Attorno alle 3.30 del mattino del 18 dicembre, infatti, la diciottenne inizia a urlare e stare ancora più male. “Sono corsa in camera sua, l’ho portata in bagno per aiutarla. Ho chiamato subito l’ambulanza, dopo tre telefonate è arrivata alle 4.16”. Sul posto c’erano già i carabinieri, anche loro intervenuti nel tentativo disperato di rianimare Anisa. I sanitari accorsi non potranno fare molto. Sui documenti del 118, l’ora della chiamata è indicata alle 3.37 e 15 secondi, quella di partenza del mezzo alle 3.50 e 47 secondi.

I tentativi di rianimazione finiranno alle 4.30. Tempi che Mirsanda contesta, in particolare quello dell’arrivo dell’ambulanza. Il dito, però, è puntato verso tutte le figure sanitarie incrociate nelle ultime ore di vita della figlia, a partire dal primo medico a cui si erano rivolte per arrivare al Pronto soccorso. “Ci sono stati tre errori gravi - attacca - non hanno fatto nulla per salvare mia figlia. Quello che l’è successo può accadere domani a qualcun altro. Lei è morta tra le mie mani”. La rabbia è poi rivolta alle voci circolate nei giorni successivi.

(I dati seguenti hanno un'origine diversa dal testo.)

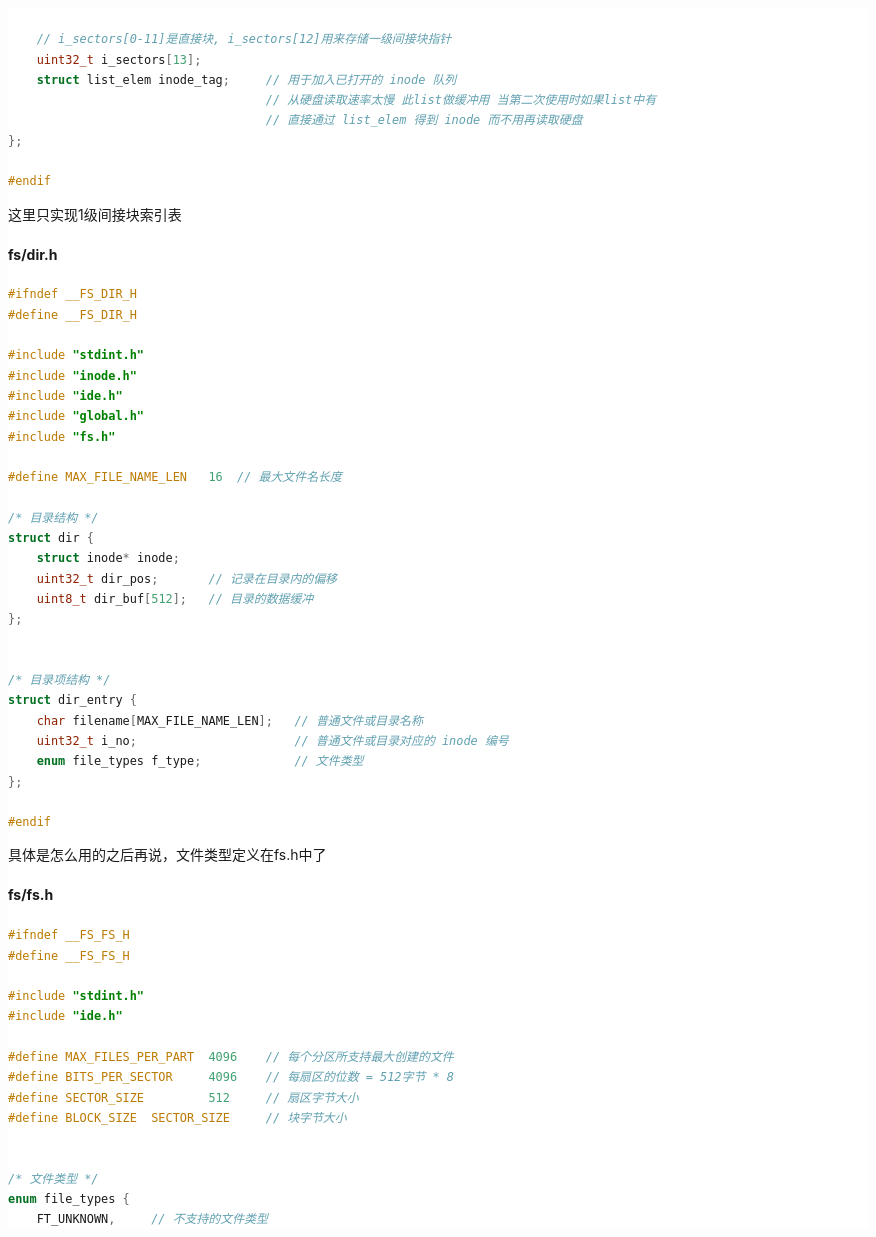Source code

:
 ```c

    // i_sectors[0-11]是直接块, i_sectors[12]用来存储一级间接块指针
    uint32_t i_sectors[13];
    struct list_elem inode_tag;     // 用于加入已打开的 inode 队列
                                    // 从硬盘读取速率太慢 此list做缓冲用 当第二次使用时如果list中有
    					            // 直接通过 list_elem 得到 inode 而不用再读取硬盘
};

#endif
```

这里只实现1级间接块索引表

#### fs/dir.h

```c
#ifndef __FS_DIR_H
#define __FS_DIR_H

#include "stdint.h"
#include "inode.h"
#include "ide.h"
#include "global.h"
#include "fs.h"

#define MAX_FILE_NAME_LEN   16  // 最大文件名长度

/* 目录结构 */
struct dir {
    struct inode* inode;    
    uint32_t dir_pos;       // 记录在目录内的偏移
    uint8_t dir_buf[512];   // 目录的数据缓冲
};


/* 目录项结构 */
struct dir_entry {
    char filename[MAX_FILE_NAME_LEN];   // 普通文件或目录名称
    uint32_t i_no;                      // 普通文件或目录对应的 inode 编号
    enum file_types f_type;             // 文件类型
};

#endif
```

具体是怎么用的之后再说，文件类型定义在fs.h中了

#### fs/fs.h

```c
#ifndef __FS_FS_H
#define __FS_FS_H

#include "stdint.h"
#include "ide.h"

#define MAX_FILES_PER_PART  4096    // 每个分区所支持最大创建的文件
#define BITS_PER_SECTOR     4096    // 每扇区的位数 = 512字节 * 8
#define SECTOR_SIZE         512     // 扇区字节大小
#define BLOCK_SIZE  SECTOR_SIZE     // 块字节大小


/* 文件类型 */
enum file_types {
    FT_UNKNOWN,     // 不支持的文件类型
```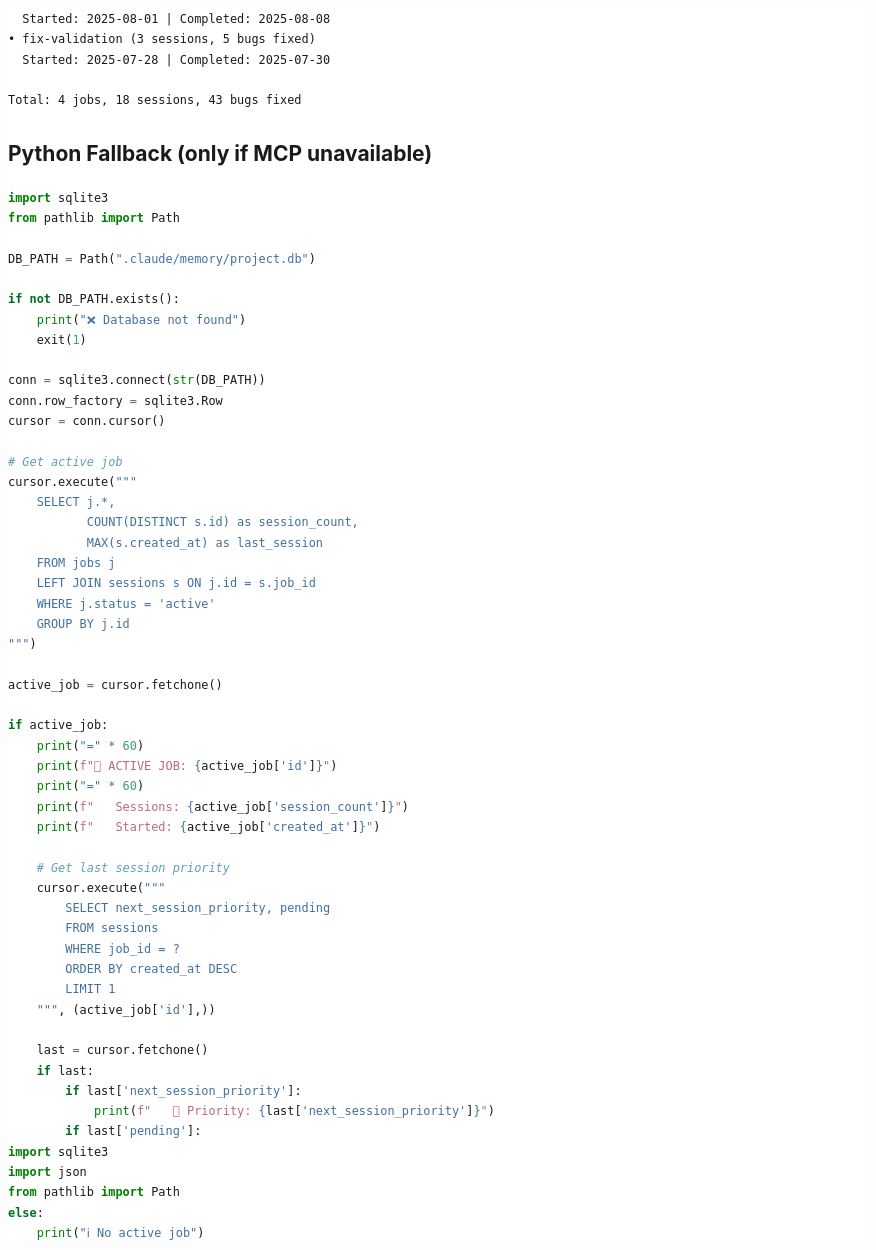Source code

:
 ```
  Started: 2025-08-01 | Completed: 2025-08-08
• fix-validation (3 sessions, 5 bugs fixed)
  Started: 2025-07-28 | Completed: 2025-07-30

Total: 4 jobs, 18 sessions, 43 bugs fixed
```

## Python Fallback (only if MCP unavailable)

```python
import sqlite3
from pathlib import Path

DB_PATH = Path(".claude/memory/project.db")

if not DB_PATH.exists():
    print("❌ Database not found")
    exit(1)

conn = sqlite3.connect(str(DB_PATH))
conn.row_factory = sqlite3.Row
cursor = conn.cursor()

# Get active job
cursor.execute("""
    SELECT j.*,
           COUNT(DISTINCT s.id) as session_count,
           MAX(s.created_at) as last_session
    FROM jobs j
    LEFT JOIN sessions s ON j.id = s.job_id
    WHERE j.status = 'active'
    GROUP BY j.id
""")

active_job = cursor.fetchone()

if active_job:
    print("=" * 60)
    print(f"🚀 ACTIVE JOB: {active_job['id']}")
    print("=" * 60)
    print(f"   Sessions: {active_job['session_count']}")
    print(f"   Started: {active_job['created_at']}")

    # Get last session priority
    cursor.execute("""
        SELECT next_session_priority, pending
        FROM sessions
        WHERE job_id = ?
        ORDER BY created_at DESC
        LIMIT 1
    """, (active_job['id'],))

    last = cursor.fetchone()
    if last:
        if last['next_session_priority']:
            print(f"   🎯 Priority: {last['next_session_priority']}")
        if last['pending']:
import sqlite3
import json
from pathlib import Path
else:
    print("ℹ️ No active job")

```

La rabbia prende il posto della disperazione, negli occhi della madre, quando ricorda tutto ciò. “Qualcuno ha detto che si drogava, mia figlia era una persona sana con una testa grande. Sapevo che non prendeva nulla, altrimenti non avrei permesso nemmeno l’autopsia”. Le analisi prodotte mostrano nulli tutti i parametri: dall’ectasy alla cocaina, passando per cannabinoidi, metadone e tutti gli alti. “Gli unici dati presenti sono legati alle medicine che ha preso”. Per ora, questo documento è la prima analisi nel fascicolo della Procura.

Il Tribunale di Gorizia, infatti, già all’indomani della vicenda ha aperto un procedimento penale contro ignoti. Il medico legale incaricato dell’autopsia, Ugo da Broi, al momento non ha ancora depositato ulteriori materiali e ha ottenuto una proroga di 60 giorni da parte del Sostituto procuratore, Andrea Maltomini. “Le accuse al momento non sono rivolte a qualcuno in particolare - precisa l’avvocato della donna, Sascha Kristancic - ma secondo noi va valutato il comportamento dei sanitari che hanno incontrato la ragazza prima di morire”.

Lo sviluppo della vicenda richiederà inevitabilmente ancora tempo, attenendo la formalizzazione di accuse precise. Nel frattempo, Mirsada non si da pace: “I soldi non possono far tornare mia figlia, ma voglio che le persone rispondano per il loro lavoro. Lei è morta per una polmonite. Non ho paura di nessuno, la mia vita ormai è sparita”.